By Chris Powell
Can respect for Connecticut’s judiciary be maintained only by imposing nearly complete secrecy on complaints of misconduct by judges?
That is the presumption of state law, as Connecticut’s Hearst newspapers reminded readers this week with investigative reporter Bill Cummings’ comprehensive review of the Judicial Review Council, the agency in charge of disciplining judges.
While the council provides data about its work, it seldom identifies the judges, workers compensation commissioners, and family magistrates complained against. The Hearst report found that 98.5% of the nearly 2,000 complaints made in the last 17 years had been dismissed without any public acknowledgment or explanation.
Only 12 complaints were disclosed, occurring when the council decided there was probable cause to hold a hearing. Only nine of those complaints went to a hearing, whereupon six judges were punished with suspension and three were censured. Eight were reprimanded secretly.
The seemingly low rate of judicial discipline does not necessarily indicate the council’s lack of conscientiousness. Most complaints are said to be and almost certainly are frivolous, filed by litigants enraged simply because a judge didn’t see a case their way. That’s not prejudice or corruption.
Judges and many lawyers fear that disclosing all complaints against judges and everything about their handling, making the information available to news organizations, will harm judicial reputations unfairly.
But secrecy already breeds suspicion. It prevents anyone outside the Judicial Review Council from knowing that a complaint was properly handled. Secrecy also presumes that news organizations and citizens — people the courts trust to serve on juries — are too stupid to distinguish frivolous complaints from serious ones. Thus secrecy exempts courts, judges, and lawyers from ever having to account for the law and legal proceedings.
Besides, the very structure of the council raises suspicion. As with most of professional discipline in Connecticut, the law establishing the council puts those being regulated in charge of their own regulation.

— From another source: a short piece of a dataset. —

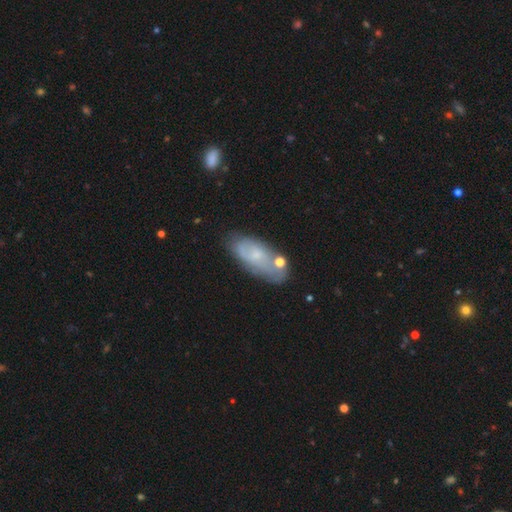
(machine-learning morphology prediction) Smooth or featured? Predicted: featured or disk (p=0.46). Merging? Predicted: none (p=0.62).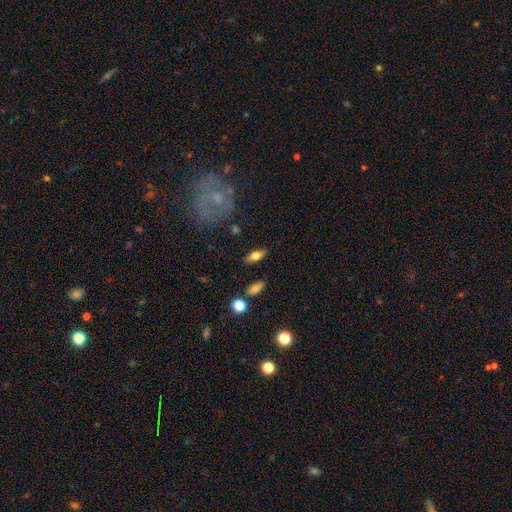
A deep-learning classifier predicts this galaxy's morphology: type=smooth (64%); roundness=in between (75%); merging=none (84%).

That is, three of the council’s 12 members are judges and another three are lawyers, who make their living seeking favorable rulings from judges. The council’s remaining six members are “public” members. Neither those “public” members nor the public itself are ever likely to perceive any favor trading or back-scratching among their judge and lawyer colleagues on the council, though letting judges and lawyers dominate the council facilitates conflict of interest.

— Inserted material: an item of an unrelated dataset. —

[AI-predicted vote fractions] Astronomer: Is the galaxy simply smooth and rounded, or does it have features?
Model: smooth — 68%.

Defenders of the council’s composition may argue that the council needs guidance by legal professionals and that the council’s lay members can’t understand the law and the judicial code of ethics on their own. But if a council dominated by “public” members needed legal advice, the council could hire it or get it from the state attorney general’s office as other state agencies do.

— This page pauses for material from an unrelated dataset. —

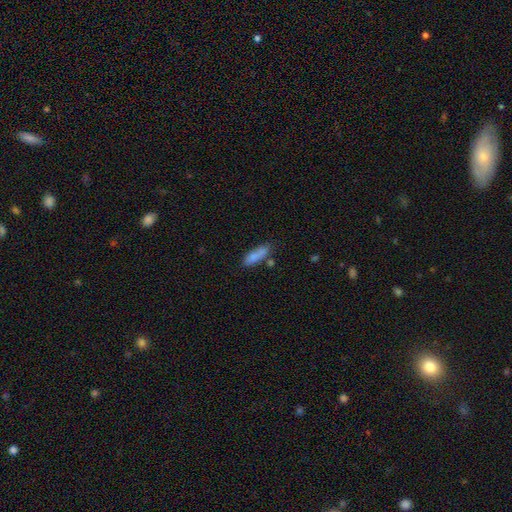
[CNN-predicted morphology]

Conflict of interest with judicial regulation is not peculiar to the Judicial Review Council. The General Assembly’s Judiciary Committee is itself full of lawyers who inevitably gain influence in their private practice by virtue of their membership on the committee. Such lawyers have power over judges.
The House chairman of the committee, state Rep. Steve Stafstrom, D-Bridgeport, supports secrecy for the Judicial Review Council, defending it partly because, he says, while the council’s reprimands and admonishments of judges are not public, the committee is told about them and they may be cited in committee hearings on judicial reappointments.
“So,” Stafstrom says, “the information does get out there when it counts the most.”
Not really. For when the Judiciary Committee starts discussing judicial renominations, hearings on the nominees are over and it is too late for the public’s participation. The public should have full and timely access to all information the committee may use to make its decisions.
Most judges in Connecticut do a difficult job well. Compelled by the evidence and due process to make decisions likely to be unpopular, judges are sometimes heroic. But since they are paid more than $200,000 per year they can afford a little more accountability, just as the public can use the education that would result.